Während der Embryonalentwicklung werden die auswachsenden Axone durch molekulare Signale zu ihren Zielen gelenkt, die sie als anziehend oder abstoßend interpretieren. Unter diesen Signalen nimmt das Protein Sonic hedgehog (Shh) eine besondere Stellung ein: Je nach Neuronentyp und Entwicklungsstadium kann es Axone anziehen oder abstoßen. Im sich bildenden Rückenmark zieht Shh die kommissuralen Axone zunächst zur Bodenplatte hin an und stößt sie dann, nach Überquerung der Mittellinie, entlang der anteroposterioren Achse ab. Im visuellen System wirkt Shh als abstoßendes Signal für die Axone der ipsilateral projizierenden retinalen Ganglienzellen (iRGC) und trägt so zu deren Segregation am Chiasma opticum bei. Trotz dieser Doppelrolle waren die molekularen Mechanismen, die dem Umschalten zwischen Anziehung und Abstoßung zugrunde liegen, nach wie vor kaum verstanden.
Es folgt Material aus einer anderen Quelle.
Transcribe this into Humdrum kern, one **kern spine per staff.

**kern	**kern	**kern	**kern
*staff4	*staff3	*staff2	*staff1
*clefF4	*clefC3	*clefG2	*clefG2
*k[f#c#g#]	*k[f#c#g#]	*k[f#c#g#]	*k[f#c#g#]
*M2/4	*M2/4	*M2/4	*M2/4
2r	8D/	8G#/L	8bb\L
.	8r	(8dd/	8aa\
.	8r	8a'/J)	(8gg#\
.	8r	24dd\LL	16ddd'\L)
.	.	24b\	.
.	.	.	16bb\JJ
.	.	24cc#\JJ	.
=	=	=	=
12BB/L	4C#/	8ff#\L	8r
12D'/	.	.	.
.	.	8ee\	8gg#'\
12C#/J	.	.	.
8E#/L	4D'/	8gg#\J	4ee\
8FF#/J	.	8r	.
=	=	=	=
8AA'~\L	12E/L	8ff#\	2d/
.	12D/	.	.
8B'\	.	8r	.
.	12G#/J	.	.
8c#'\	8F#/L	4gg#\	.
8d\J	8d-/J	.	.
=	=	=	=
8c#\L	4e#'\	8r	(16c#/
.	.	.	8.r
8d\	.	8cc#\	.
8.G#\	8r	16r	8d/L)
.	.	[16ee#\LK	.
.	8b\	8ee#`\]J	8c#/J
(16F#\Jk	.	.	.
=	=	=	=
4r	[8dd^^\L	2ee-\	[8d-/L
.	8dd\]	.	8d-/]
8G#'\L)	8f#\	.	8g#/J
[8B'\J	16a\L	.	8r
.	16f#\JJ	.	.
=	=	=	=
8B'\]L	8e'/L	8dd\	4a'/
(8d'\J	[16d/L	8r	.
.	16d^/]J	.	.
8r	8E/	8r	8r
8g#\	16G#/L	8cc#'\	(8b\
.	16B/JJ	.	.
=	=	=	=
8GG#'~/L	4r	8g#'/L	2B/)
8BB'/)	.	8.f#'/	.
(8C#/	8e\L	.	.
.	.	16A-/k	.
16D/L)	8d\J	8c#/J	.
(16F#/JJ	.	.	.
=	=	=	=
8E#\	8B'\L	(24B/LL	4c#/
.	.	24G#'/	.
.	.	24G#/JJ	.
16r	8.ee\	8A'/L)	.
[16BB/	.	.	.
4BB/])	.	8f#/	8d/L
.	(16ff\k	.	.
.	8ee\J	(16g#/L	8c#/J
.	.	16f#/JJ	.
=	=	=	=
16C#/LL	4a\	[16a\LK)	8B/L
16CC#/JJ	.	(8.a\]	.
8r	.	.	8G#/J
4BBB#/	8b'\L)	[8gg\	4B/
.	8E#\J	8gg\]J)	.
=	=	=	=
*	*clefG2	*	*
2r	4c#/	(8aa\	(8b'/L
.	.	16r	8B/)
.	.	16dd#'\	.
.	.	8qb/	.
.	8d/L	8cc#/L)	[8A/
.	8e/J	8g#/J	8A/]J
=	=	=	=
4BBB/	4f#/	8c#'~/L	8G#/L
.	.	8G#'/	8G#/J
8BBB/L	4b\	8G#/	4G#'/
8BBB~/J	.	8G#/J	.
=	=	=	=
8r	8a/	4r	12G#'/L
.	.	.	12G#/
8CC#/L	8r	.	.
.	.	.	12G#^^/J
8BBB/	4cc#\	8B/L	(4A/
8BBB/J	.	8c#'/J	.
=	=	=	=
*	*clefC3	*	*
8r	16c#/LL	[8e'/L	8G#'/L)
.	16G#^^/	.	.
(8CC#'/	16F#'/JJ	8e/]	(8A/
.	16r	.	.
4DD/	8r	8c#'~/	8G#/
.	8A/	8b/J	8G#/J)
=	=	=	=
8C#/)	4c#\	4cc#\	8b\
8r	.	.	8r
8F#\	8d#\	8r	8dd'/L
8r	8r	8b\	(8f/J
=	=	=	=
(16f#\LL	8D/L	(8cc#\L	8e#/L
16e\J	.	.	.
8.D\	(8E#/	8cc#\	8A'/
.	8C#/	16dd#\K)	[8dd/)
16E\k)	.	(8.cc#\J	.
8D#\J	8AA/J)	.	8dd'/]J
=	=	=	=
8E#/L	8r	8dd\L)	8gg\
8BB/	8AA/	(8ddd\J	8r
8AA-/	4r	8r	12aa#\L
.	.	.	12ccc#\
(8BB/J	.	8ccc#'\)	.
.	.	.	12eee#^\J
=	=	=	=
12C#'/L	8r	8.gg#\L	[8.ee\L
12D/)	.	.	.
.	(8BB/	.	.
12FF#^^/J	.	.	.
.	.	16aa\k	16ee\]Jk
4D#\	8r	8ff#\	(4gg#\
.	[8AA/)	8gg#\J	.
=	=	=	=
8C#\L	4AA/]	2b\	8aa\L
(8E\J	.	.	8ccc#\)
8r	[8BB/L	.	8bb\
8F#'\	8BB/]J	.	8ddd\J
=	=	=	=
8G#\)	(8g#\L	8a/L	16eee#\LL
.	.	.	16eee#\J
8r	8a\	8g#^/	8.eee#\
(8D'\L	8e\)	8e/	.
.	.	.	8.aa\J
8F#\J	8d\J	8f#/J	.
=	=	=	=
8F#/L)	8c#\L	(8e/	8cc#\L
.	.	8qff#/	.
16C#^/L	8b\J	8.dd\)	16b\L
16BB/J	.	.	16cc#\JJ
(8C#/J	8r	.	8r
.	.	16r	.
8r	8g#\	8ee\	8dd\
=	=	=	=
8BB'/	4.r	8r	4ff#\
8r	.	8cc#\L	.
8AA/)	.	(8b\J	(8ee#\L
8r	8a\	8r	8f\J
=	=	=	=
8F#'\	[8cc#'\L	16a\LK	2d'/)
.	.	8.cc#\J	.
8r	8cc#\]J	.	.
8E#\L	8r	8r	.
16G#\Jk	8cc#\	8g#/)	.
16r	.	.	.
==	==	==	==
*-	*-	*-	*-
Die Autoren hatten sich zuvor mit der Anziehung der kommissuralen Axone befasst und gezeigt, dass diese von der durch Shh ausgelösten Endozytose des Rezeptors Boc abhängt – ein Prozess, der auf Numb beruht, einem membranassoziierten, an der Endozytose beteiligten Protein. Numb und sein Homolog Numb-like (Nbl), die im sich entwickelnden Nervensystem weit verbreitet exprimiert werden und funktionell redundant sind, spielen darüber hinaus eine Rolle beim Erhalt neuraler Vorläuferzellen und beim polarisierten Transport mehrerer Rezeptoren. Die hier gestellte Frage war, ob die Funktion von Numb in der Shh-Signaltransduktion über die Anziehung hinaus, in den nicht-kanonischen Antworten vom Abstoßungstyp, erhalten bleibt.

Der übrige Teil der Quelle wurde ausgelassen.